Do You Have Drug Money In Your Wallet?

A currency bill has a lifetime of approximately 20 months. During these months in circulation, the bill is fed into ATM machines, Vending Machines, folded into wallets and, of course exchanged for a variety of goods and services throughout the USA. Needless to say, each time a US bill changes hands it carries with it a myriad of dirt, germs, food and drug residue. Yes, you read that correctly: drugs!

Professor of Chemistry and BioChemistry at the University of Massachusetts, Dartmouth, Yuegang Zuo, headed up a research study that found that 90% of all monetary paper bills that are currently being circulated around the US, tested positive for trace amounts of cocaine.

"When I was a young kid, my mom told me the dirtiest thing in the world is money," he said. "Mom is always right."

Although the research indicates that the amount of cocaine that is found on the paper bills is not large enough that it would cause immediate health risks, it is still a cause of concern.

The amount of paper bills that actually contained cocaine proves that cocaine use is still a major problem in the major cities of the USA. Paper bills can easily become contaminated with cocaine when a drug user snorts using the bill or when the money is being used to purchase the drug.

Ironically, a paper bill does not necessarily have to be used as part of a drug use, to become contaminated with cocaine. Paper bills that do carry trace elements of cocaine can contaminate other bills whilst being housed together in a person's wallet or even inside a currency counting machine at a bank.

Professor Zuo explains: "When the machine gets contaminated, it transfers the cocaine to the other bank notes."

As can be expected, these paper bills usually have smaller amounts of cocaine on them. In fact, a few of the paper bills utilized in Professor Zuo's research actually contained .006 micrograms of cocaine. This amount is several thousand times smaller than one little grain of sand.

During the American Chemical Society's annual meeting last week, Professor Zuo stated that those bills that were more likely to contain cocaine were $5, $10, $20 and $50 bills. Most of the $1 bills tested, did not contain cocaine.

Professor Zuo explained:

"Probably $1 is a little too less to purchase cocaine. I don't know exactly. It's an educated guess."

Professor Zuo's recent research has simply re-emphasized what health agencies have been touting for many years by advising citizens to immediately wash their hands with anti-bacterial soap after handling, cold, hard, cash for sanitary reasons.

Besides trace elements of cocaine and other drugs, organisms that are widely known to cause a variety of illnesses and diseases, such as staphylococcus aureus as well as pneumonia-causing bacteria, have also been discovered in paper bills.

The Southern Medical Journal published a study in 2002, stating that nearly 94% of papers bills that were tested contained disease-causing organisms.

However, an associate professor of forensic sciences at the University of Illinois at Chicago, Adam Negrusz, believes that there is no real cause of alarm regarding the unclean state of monetary affairs.

"I never think about this as a source of danger.
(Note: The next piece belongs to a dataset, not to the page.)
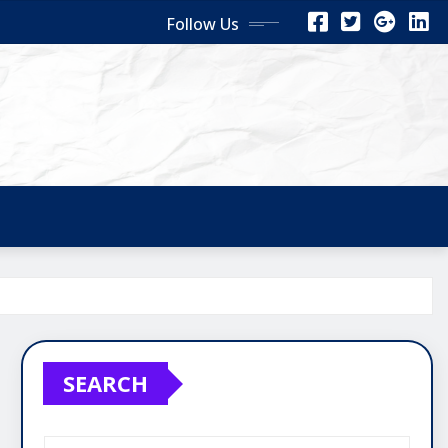
Follow Us
SEARCH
We have more things which can be potentially harmful," said Negrusz, explaining that cocaine binds to the green dye on the paper bills.

Negrusz is concerned that the cocaine tainted money could cause a false positive drug test, especially involving a policeman or bank teller who regularly handles such cocaine contaminated money.
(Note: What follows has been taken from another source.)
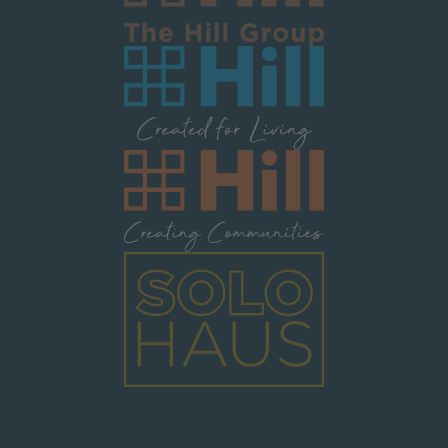
Image
Image
Image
Negruzs explained further:

"Imagine a bank teller who's working with cash-counting machine in the basement of the bank. Many of those bills, over 90 percent, are contaminated with cocaine. There is cocaine dust around the machines. These bank tellers breathe in cocaine. Cocaine gets into the system, and you can test positive for cocaine. That's what's behind this whole thing that triggered testing money for drugs."

Professor Zuo is hoping to use his research to form a regional drug use map, as the amount of cocaine contaminated bills varied greatly according to the area in which it was found.

For example, 100% of all bills that came from Miami, Florida; Boston, Massachusetts; and Detroit, Michigan, all tested positive for cocaine; whereas 87% to 67% of paper bills originating from Salt Lake City, Utah; Niagara Falls, New York; and Dearborn, Michigan, contained cocaine.

When compared with monetary bills from Canada, China, Japan and Brazil, the bills from the USA contained the highest amount of cocaine with an average of 90% out of 234 US bank notes contaminated.

Canada followed suit with 85% and next with 80% was Brazil. China had 20% and Japan had the lowest amount of cocaine contaminated money with only 12%.